The admitting nurse of the observational unit decides to assess Mrs. O’s cognitive functioning, because her husband reports to be overwhelmed by his wife’s condition. He described that his wife’s cognitive status was known to be problematic—she was diagnosed with mild cognitive impairment a year ago (MMSE: 22/30), but it worsened dramatically since the funeral of her sister 2 weeks ago. He also added that she had been talking nonsense from time to time since then. In brief, there are arguments for the presence of delirium, depression, and dementia, or possibly one superimposed on another.
Some instances later, Mrs.

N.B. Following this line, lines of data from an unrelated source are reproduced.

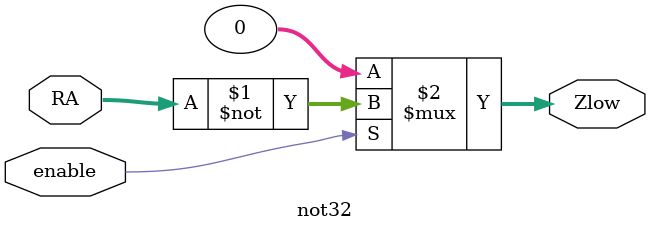
<source format=v>
module not32 (
    input wire [31:0] RA,     // Input operand
    input wire enable,        // Enable signal
    output wire [31:0] Zlow   // Lower 32 bits output for NOT result
);
    // Perform bitwise NOT operation and pass the result to Zlow
    assign Zlow = enable ? ~RA : 32'b0;

endmodule

</source>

O starts shouting for help. She is agitated, disoriented to time and place, and fails to recite the months of the year backward. Blood test results show that she was experiencing multiple problems: low sodium levels, high creatinine level, and presence of inflammation. It is likely that the intravenous bolus of piritramide triggered or worsened delirium, as it is known that opiates should be administered with caution in people at risk of delirium (Clegg & Young, 2011)—which was probably not considered by the triage nurse, as he did not assess Mrs. O’s cognitive functioning before administering the drug. A transfer to the intensive care unit is necessary owing to tachycardia and surgery needs to be postponed until the aforementioned problems are corrected.
2 Weeks Later
When there were no more arguments for the presence of delirium (e.g., no fluctuating behavior, inattention or disorganized thinking, etc.), Mrs. O’s cognitive functioning (MMSE 21/30) and depressive symptoms (GDS: 2/30) were assessed to evaluate her capacity to adhere to rehabilitation following surgery.
Mrs. O had an uncomplicated postoperative course and regained functional independence after participating in a patient-centered rehabilitation program targeting patients with cognitive impairment.